The advocate stated that he was entitled to be paid getting up fees because he had prepared the case for trial. There is no evidence that the suit was confirmed for hearing. I think the objection by the client is merited. From affidavit evidence, it appeared that the advocate expended much energy in prosecuting interlocutory applications and not in actually preparing the main suit for hearing. The advocate is therefore not entitled to getting up fees of Kshs.599,799. 54. That amount is taxed off the amount that was assessed as due and payable to the advocate. All the other items in the advocate’s bill of costs were not disputed and in my view were taxed in accordance with the Advocates Remuneration Order. Apart from item 1(a) and item 1(b) which has been adjusted by this court, and item No.3 which has been taxed off, all the other items in the advocate’s bill of costs shall remain as taxed. The 16% VAT shall be charged on the adjusted figure.

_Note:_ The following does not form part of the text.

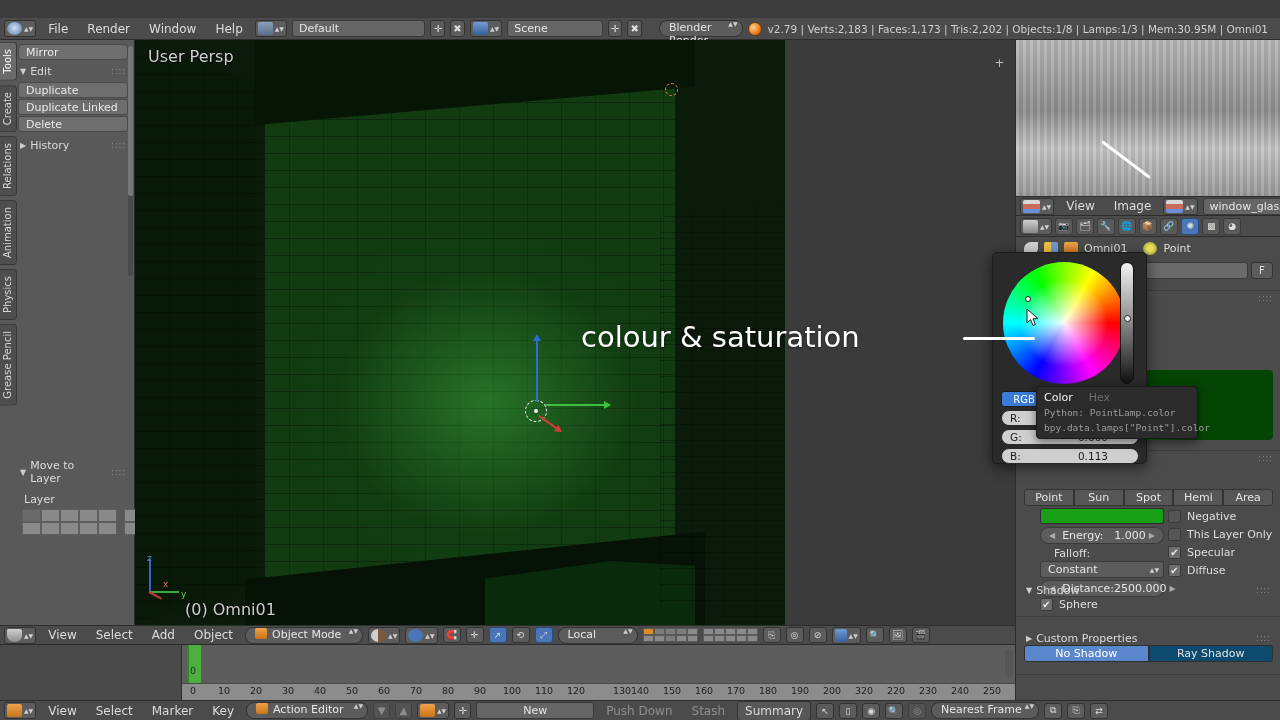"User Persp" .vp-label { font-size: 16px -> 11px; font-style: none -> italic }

As regard whether the taxing officer had properly credited the amount that had been deposited by the client as legal fees to the advocate, I hold that the taxing officer reached the proper conclusion when he gave credit for the sum of Kshs.1. 5 million that was admitted by the advocate as having been paid to him. Although the client alleged that he had paid to the advocate upward of Kshs.5 million, upon evaluation of the affidavits filed in this reference, it was clear that the client had instructed the advocate to undertake various legal work other than the present suit. The cumulative legal fees that was paid to the advocate was in respect of the present suit and the other suits that the advocate was instructed to act on behalf of the client. The client cannot therefore claim that the entire amount that was paid to the advocate was in respect to the present suit. I disallow the client’s objection in that regard.
The client has been partially successful in its reference. I award it half of the costs of this reference. It is so ordered.
DATED AT NAIROBI THIS 15TH DAY OF JULY 2009.